Thanks to welcoming a new addition to my family in the last four weeks my Laithwaites Premiere September review comes in the dying hours of the month. Better late than never though, here are my thoughts on the current bottles, and they’re both ones which I have never tried before which is always a treat.
Los Cardos Sauvignon Blanc 2016, Mendoza, Argentina, 11%, £10.49
Interestingly enough the literature which I received with the wine was referring to the 2015 vintage as opposed to the 2016 (an incredibly young wine) which is what I am tasting today. It also stated that the alcohol level was 13%, whereas the bottle label describes it as just 11% which is a bit of a difference. A quick internet search does indeed show that the literature is wrong and this wine is positioned at the lower alcohol point.

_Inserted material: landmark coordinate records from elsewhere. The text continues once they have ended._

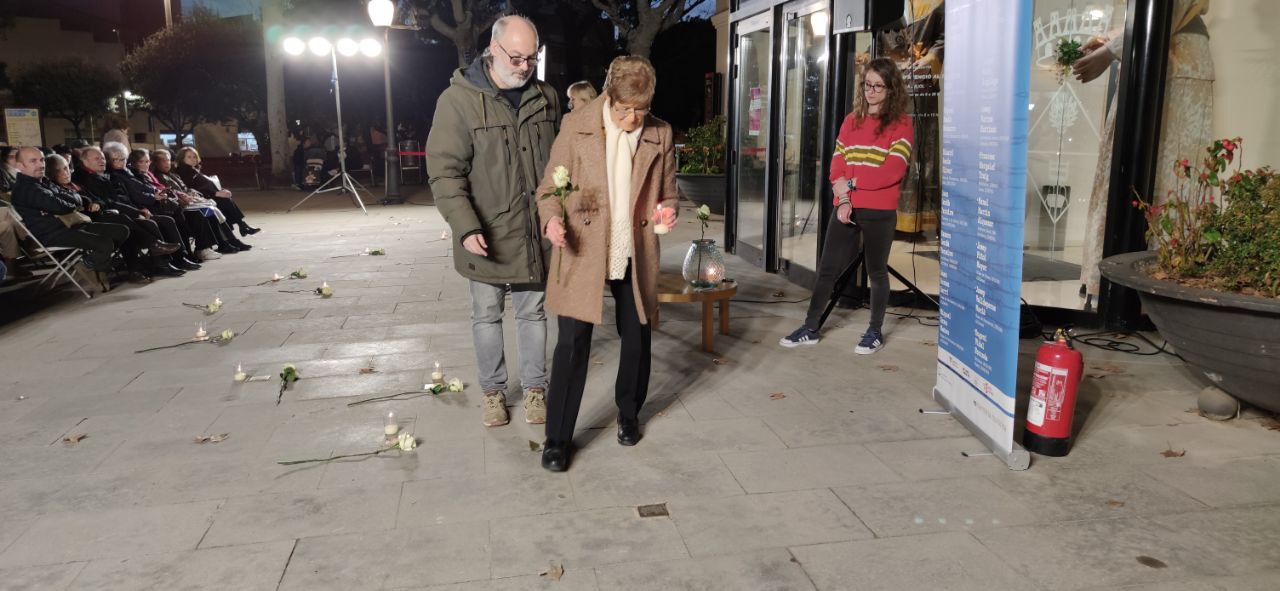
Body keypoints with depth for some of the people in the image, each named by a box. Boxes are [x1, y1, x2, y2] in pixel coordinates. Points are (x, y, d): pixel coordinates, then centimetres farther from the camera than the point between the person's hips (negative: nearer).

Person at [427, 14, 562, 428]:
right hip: (486, 235, -3)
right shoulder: (459, 100, -11)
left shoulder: (545, 98, 4)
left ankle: (534, 388, 28)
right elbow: (445, 173, -14)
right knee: (487, 315, 11)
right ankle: (493, 390, 27)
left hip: (534, 233, 3)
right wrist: (466, 227, -23)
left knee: (532, 312, 13)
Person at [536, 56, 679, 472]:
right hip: (582, 252, -3)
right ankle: (557, 438, 10)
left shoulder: (660, 135, 3)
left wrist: (668, 209, -10)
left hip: (635, 256, 3)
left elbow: (668, 192, 13)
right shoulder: (577, 127, -4)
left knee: (637, 338, 13)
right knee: (573, 343, -3)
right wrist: (553, 219, -21)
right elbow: (549, 188, 0)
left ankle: (628, 414, 38)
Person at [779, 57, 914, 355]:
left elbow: (892, 172, -14)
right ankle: (811, 329, 13)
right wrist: (843, 199, -11)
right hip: (846, 208, 4)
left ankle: (875, 332, 21)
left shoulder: (901, 124, -3)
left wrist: (851, 183, -12)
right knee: (826, 268, 5)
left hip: (879, 211, -4)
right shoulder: (852, 120, 12)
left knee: (876, 271, 8)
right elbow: (837, 165, 5)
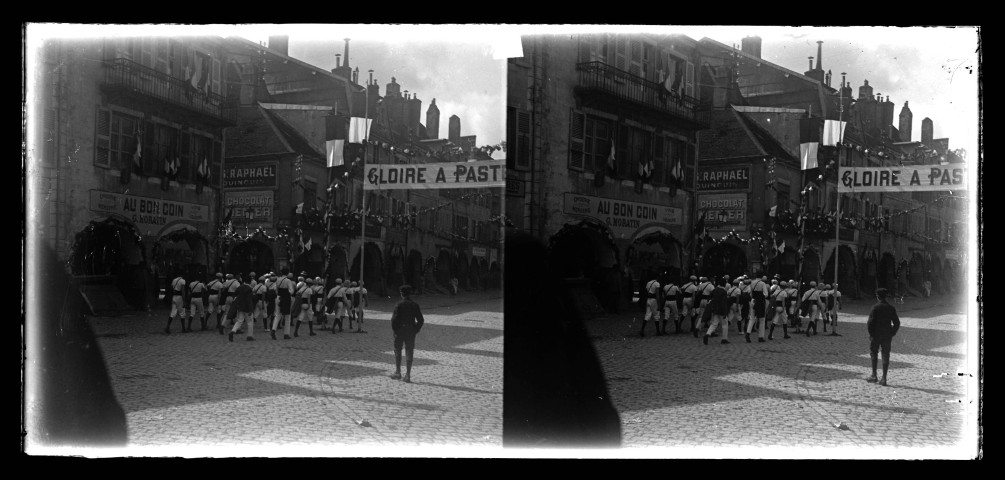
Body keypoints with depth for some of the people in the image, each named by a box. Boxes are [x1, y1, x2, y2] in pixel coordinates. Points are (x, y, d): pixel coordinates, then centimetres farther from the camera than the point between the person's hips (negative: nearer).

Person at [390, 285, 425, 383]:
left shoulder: (399, 305, -9)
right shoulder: (415, 306, 0)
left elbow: (394, 319, -14)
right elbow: (421, 320, -1)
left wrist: (394, 330, -3)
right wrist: (416, 330, 8)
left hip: (399, 331, -2)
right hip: (411, 332, 2)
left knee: (397, 351, 13)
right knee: (409, 353, 5)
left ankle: (398, 372, 13)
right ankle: (408, 375, 2)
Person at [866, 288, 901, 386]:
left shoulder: (875, 308, -10)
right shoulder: (891, 308, 3)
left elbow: (870, 322, -14)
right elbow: (897, 323, 5)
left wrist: (871, 333, -3)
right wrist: (892, 334, 12)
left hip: (875, 335, -3)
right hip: (887, 336, 3)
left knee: (874, 354, 10)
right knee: (885, 356, 5)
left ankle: (874, 376, 6)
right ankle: (884, 379, 4)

The vineyards that the grapes are sourced from are located at the characteristically high levels you expect from Argentina; some 1,000 metres above sea level. The constant sunshine but reduced temperatures of the high altitude ensures you have well ripened fruit whilst retaining the lighter floral characters of gently ripened grapes.
In colour this is lemon yellow with green-gold tints. The nose is light, fresh and bright with green apple and pear flesh, citrus lime, watermelon, grapefruit, and a touch of cream.
The wine has a full rounded gloopy body that is filled with flavour. Alongside the lime citrus and cream from the nose there is a full on dollop of gooseberry that melds with the green flesh of apple. The acidity is crisp and well balanced against the lighter profile of the wine and the end palate has a lovely dash of zippy zinginess to keep things juicy and lifted in to the good length finish.
This is a pleasant little number which is full of flavour but delicate at the same time, and you need to be careful not to over-chill which would kill some of the subtler nuances. The £10.49 price tag is just a little over and above what I’d expect to pay for this, but it’s a good example of New World meets Old World Sauvignon Blanc.
I can imagine this would pair very well with fish, but I had fish for dinner last night, and it’s steak for me tonight. What better time then to move on to the red selection!
Cuvée du Vatican Réserve de l’Abbé 2014 Cótes du Rhone, France, 14%, £9.99
Well known for its power and full flavour this Rhone wine (comprised of 80% Grenache and 20% Syrah) comes with the suggestion of giving it an hour decant ahead of drinking. Always looking for a good taste comparison I decided to do just that, but also to take a glass straight out of the bottle to gauge the difference. Now that summer has died out and there are a lot less flies about I’m happy to get my decanter back in to commission.
Happily the bottle supplied matches the one I was expecting and, sure enough with a little air time, the raw flavours and hollowed out mid-palate spread and expanded in to a rich finish.
A dark brambly purple in colour, the nose of this wine is full of Syrah spice and the crunchy black fruit from the Grenache. There’s also hints of pepper and cloves, blackberry, redcurrant and a nice warmth from the alcohol.
On the palate there is the instant hit of black cherry and berry alongside a medium chalky tannin. The mid-palate adds spice, bitterness, dark chocolate and prune, and the overall sensation is quite brooding with traits of meat, tobacco and leather.
A fresh acidity sears through the top of the palate, nicely cutting through the darker notes of the wine and the fatty elements of my steak. Even after a bit of decanting this wine still retains a ‘rustic’ profile, but paired with the food it is well balanced and in character.
At the £9.99 price-point this one sits about right for me value-wise and, whilst both were well structured wines, on that point it ensures that the red wine comes out top of the two Laithwaites Premiere offerings this month.